• MATERIAL FOR THIS TASK:
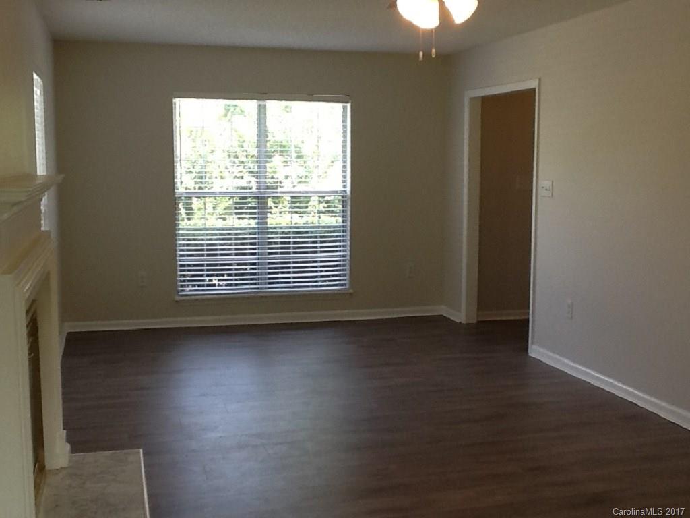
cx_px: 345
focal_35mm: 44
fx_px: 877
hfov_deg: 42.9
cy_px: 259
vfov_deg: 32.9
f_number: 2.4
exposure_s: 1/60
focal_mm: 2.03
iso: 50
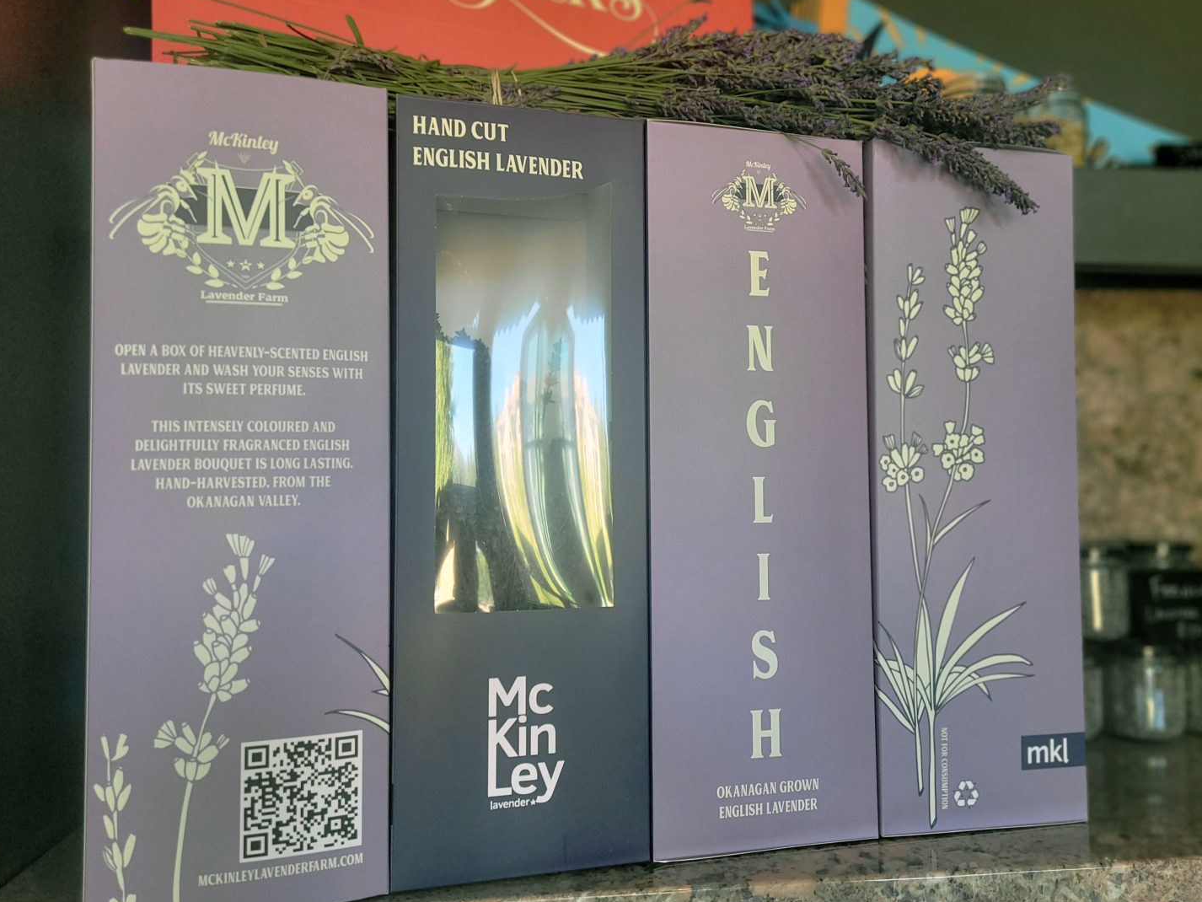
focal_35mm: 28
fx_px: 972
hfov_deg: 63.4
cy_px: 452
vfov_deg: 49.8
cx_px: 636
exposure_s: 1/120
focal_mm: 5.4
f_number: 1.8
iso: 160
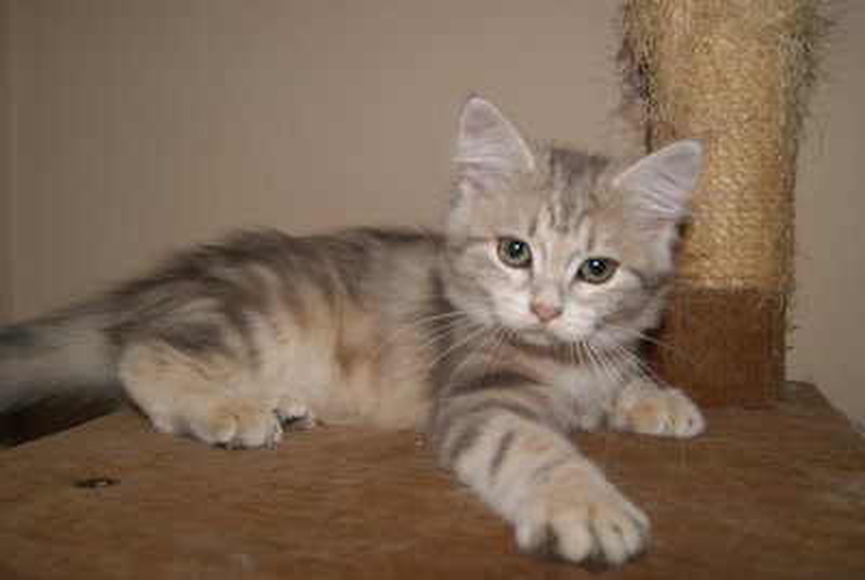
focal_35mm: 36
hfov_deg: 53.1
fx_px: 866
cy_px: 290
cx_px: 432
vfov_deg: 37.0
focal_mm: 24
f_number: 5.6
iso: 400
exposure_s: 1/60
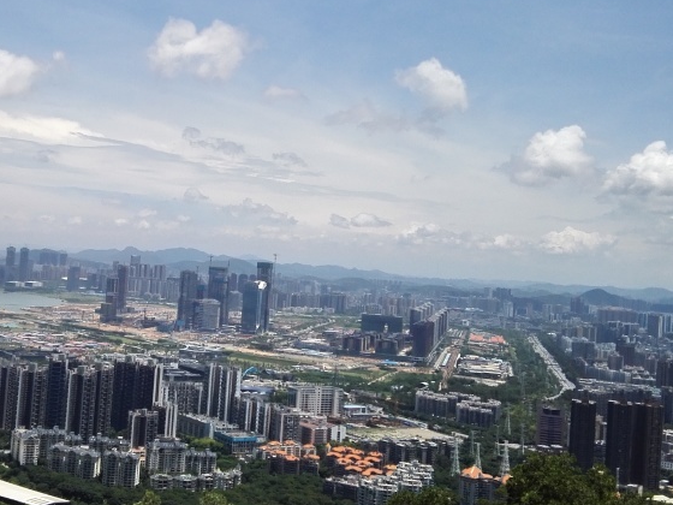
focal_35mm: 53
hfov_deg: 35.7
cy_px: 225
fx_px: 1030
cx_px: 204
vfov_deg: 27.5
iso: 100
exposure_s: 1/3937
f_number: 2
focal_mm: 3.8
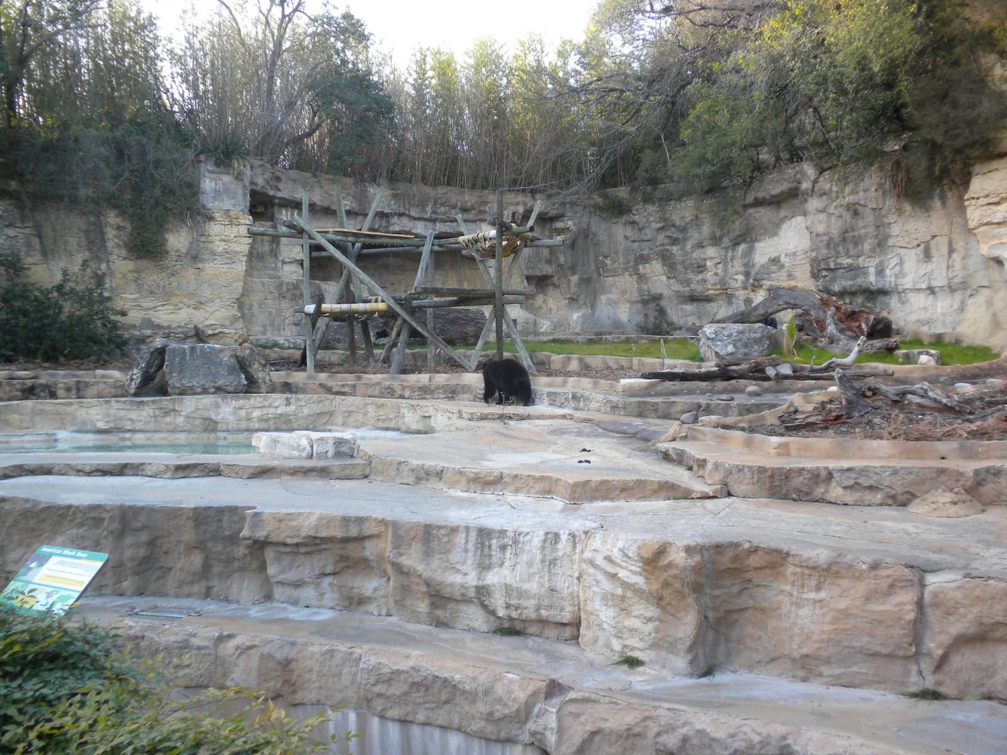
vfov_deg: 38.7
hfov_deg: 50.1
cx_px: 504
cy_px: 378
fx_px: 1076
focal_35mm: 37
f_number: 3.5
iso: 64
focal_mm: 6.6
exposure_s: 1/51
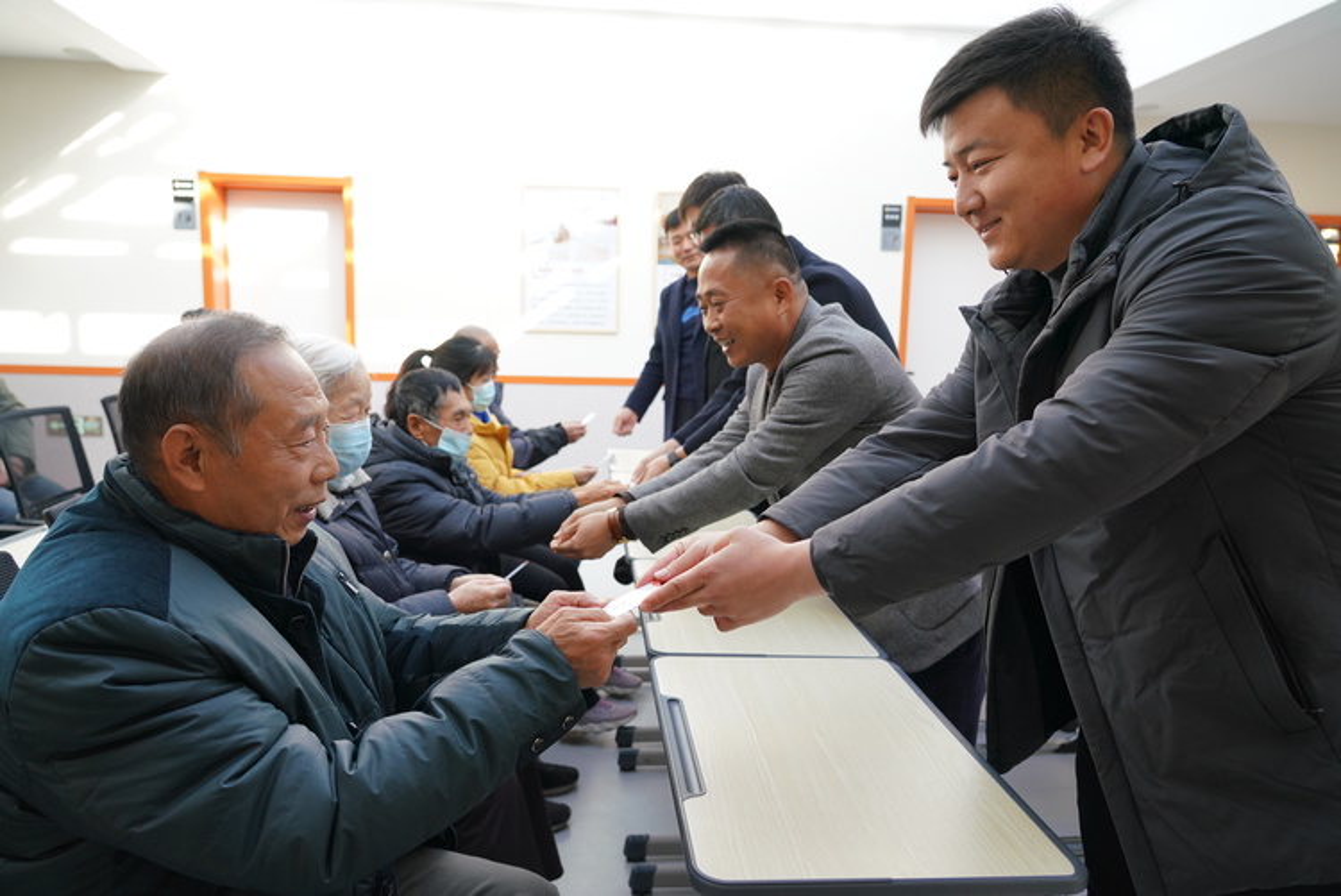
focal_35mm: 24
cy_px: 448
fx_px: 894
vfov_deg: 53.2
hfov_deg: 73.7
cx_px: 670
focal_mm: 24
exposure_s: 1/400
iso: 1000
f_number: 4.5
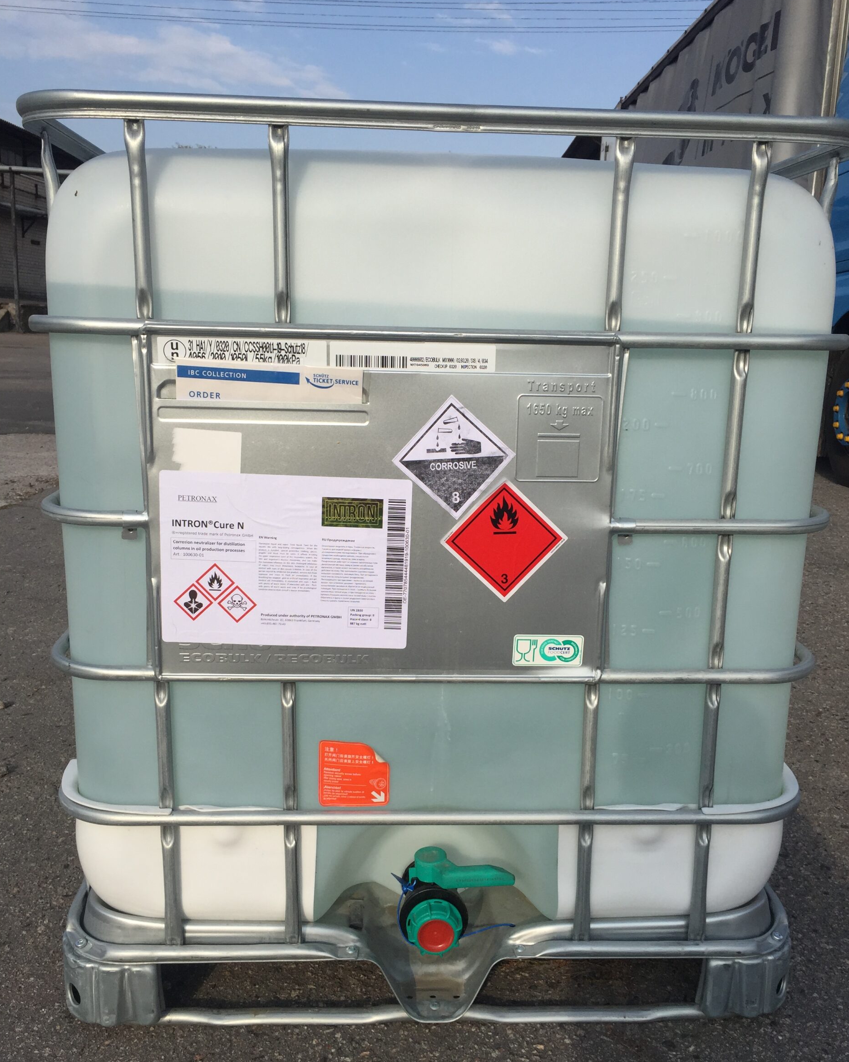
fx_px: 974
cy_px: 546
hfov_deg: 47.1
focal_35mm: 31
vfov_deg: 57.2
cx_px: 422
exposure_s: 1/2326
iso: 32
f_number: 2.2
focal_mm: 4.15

• TASK TO COMPLETE: Give again, unchanged, only the lines from the line containing "exposure_s: 1/51" to the last line of the records above. Pictures do not belong in the copy.

• SOLVED PROBLEM:
exposure_s: 1/51
focal_35mm: 24
cy_px: 448
fx_px: 894
vfov_deg: 53.2
hfov_deg: 73.7
cx_px: 670
focal_mm: 24
exposure_s: 1/400
iso: 1000
f_number: 4.5
fx_px: 974
cy_px: 546
hfov_deg: 47.1
focal_35mm: 31
vfov_deg: 57.2
cx_px: 422
exposure_s: 1/2326
iso: 32
f_number: 2.2
focal_mm: 4.15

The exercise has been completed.